Life is a series of problems: Either you are in one now, you’re just coming out of one, or you’re getting ready to go into another one.
The reason for this is that God is more interested in your character than your comfort.
God is more interested in making your life holy than He is in making your life happy.
We can be reasonably happy here on earth, but that’s not the goal of life. The goal is to grow in character, in Christ likeness.
I used to think that life was hills and valleys – you go through a dark time, then you go to the mountaintop, back and forth. I don’t believe that anymore.
Rather than life being hills and valleys, I believe that it’s kind of like two rails on a railroad track and at all times you have something good and something bad in your life.

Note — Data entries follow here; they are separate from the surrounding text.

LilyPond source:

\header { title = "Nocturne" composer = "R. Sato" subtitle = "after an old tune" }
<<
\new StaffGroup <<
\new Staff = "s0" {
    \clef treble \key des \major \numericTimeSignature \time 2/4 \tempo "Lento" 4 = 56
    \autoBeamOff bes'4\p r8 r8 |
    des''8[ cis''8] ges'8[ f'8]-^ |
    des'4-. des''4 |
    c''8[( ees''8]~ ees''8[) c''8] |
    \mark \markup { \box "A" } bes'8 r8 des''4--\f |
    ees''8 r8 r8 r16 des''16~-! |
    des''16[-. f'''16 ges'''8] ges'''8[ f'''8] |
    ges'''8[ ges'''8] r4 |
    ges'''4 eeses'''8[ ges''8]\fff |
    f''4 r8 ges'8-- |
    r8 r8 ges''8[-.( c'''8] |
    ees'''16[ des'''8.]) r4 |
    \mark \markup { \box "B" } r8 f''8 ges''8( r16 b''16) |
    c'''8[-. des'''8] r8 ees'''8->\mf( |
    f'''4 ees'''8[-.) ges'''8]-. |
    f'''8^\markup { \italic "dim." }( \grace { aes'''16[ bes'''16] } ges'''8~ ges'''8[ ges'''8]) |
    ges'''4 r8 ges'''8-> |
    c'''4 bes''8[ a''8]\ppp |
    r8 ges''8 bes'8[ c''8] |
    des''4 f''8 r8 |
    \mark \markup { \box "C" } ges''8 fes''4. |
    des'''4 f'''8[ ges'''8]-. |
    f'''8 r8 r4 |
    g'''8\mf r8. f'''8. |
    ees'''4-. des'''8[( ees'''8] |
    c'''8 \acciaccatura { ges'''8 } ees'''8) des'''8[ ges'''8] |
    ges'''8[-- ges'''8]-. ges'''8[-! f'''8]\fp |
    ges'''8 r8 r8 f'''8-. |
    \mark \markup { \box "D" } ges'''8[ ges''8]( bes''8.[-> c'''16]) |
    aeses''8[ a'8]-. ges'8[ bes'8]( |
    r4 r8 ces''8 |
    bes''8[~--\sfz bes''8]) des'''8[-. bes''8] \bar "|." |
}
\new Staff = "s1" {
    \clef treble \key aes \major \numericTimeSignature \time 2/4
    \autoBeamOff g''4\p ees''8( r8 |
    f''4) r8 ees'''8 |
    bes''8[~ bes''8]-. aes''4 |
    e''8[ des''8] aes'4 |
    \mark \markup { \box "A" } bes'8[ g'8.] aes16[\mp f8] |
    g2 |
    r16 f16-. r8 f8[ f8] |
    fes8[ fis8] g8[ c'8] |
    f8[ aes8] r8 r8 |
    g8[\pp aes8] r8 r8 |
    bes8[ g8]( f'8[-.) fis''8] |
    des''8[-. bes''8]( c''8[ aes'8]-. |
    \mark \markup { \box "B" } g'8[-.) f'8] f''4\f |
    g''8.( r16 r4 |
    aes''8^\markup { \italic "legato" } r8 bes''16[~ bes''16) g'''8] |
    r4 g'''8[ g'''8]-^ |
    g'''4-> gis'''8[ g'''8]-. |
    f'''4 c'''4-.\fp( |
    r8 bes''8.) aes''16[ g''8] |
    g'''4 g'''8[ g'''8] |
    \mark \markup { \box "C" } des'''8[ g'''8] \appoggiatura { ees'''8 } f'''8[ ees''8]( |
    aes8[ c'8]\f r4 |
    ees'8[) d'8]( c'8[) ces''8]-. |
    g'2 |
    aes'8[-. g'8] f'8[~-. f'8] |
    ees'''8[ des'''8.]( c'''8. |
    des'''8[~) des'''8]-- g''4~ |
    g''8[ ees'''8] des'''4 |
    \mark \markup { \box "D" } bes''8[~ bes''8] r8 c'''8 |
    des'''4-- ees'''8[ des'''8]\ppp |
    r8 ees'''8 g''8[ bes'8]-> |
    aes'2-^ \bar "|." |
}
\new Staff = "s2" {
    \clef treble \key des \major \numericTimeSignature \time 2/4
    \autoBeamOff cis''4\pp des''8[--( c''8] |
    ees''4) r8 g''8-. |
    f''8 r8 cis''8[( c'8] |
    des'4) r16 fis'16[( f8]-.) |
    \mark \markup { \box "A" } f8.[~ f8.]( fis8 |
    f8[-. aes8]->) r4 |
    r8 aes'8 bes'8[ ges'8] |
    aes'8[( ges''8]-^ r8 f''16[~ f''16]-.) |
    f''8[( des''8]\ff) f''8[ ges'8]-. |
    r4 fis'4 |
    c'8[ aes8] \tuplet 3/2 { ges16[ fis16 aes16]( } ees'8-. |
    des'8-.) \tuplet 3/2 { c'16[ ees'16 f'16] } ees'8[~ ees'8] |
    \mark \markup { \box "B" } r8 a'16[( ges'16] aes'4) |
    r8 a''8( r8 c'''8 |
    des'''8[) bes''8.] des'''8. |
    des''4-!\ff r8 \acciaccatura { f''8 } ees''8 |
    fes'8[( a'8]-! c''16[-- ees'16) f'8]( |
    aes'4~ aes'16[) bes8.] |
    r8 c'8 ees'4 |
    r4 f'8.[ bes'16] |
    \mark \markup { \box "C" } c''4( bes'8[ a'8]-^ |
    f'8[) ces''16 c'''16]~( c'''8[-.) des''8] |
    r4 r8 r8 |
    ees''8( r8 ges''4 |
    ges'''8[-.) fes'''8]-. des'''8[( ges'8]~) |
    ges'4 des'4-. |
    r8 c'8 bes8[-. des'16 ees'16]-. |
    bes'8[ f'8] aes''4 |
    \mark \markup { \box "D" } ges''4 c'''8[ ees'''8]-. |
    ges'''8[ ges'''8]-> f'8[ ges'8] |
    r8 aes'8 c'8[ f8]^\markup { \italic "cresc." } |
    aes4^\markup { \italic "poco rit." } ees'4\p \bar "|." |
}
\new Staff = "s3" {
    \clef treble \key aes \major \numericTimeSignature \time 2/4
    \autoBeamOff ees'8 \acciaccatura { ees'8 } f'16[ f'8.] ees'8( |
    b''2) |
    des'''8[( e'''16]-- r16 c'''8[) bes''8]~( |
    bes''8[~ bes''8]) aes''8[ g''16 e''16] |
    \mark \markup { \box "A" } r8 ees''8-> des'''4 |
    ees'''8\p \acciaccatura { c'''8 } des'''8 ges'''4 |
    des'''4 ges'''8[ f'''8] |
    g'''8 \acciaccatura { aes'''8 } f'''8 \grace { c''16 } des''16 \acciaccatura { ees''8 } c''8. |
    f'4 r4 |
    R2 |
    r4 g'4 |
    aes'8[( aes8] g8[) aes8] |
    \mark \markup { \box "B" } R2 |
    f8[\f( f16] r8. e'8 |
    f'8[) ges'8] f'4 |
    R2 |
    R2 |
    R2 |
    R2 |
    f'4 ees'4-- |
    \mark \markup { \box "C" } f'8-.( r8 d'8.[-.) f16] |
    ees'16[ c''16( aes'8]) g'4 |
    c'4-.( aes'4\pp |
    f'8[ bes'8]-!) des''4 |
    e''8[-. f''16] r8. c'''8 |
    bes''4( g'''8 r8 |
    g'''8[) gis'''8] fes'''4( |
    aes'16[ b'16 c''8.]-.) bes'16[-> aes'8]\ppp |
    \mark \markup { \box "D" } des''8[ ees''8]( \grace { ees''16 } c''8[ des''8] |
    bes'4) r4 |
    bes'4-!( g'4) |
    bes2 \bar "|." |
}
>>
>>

No matter how good things are in your life, there is always something bad that needs to be worked on.
And no matter how bad things are in your life, there is always something good you can thank God for.
You can focus on your purposes, or you can focus on your problems.
If you focus on your problems, you’re going into self-centeredness, ‘which is my problem, my issues, my pain.’ But one of the easiest ways to get rid of pain is to get your focus off yourself and onto God and others.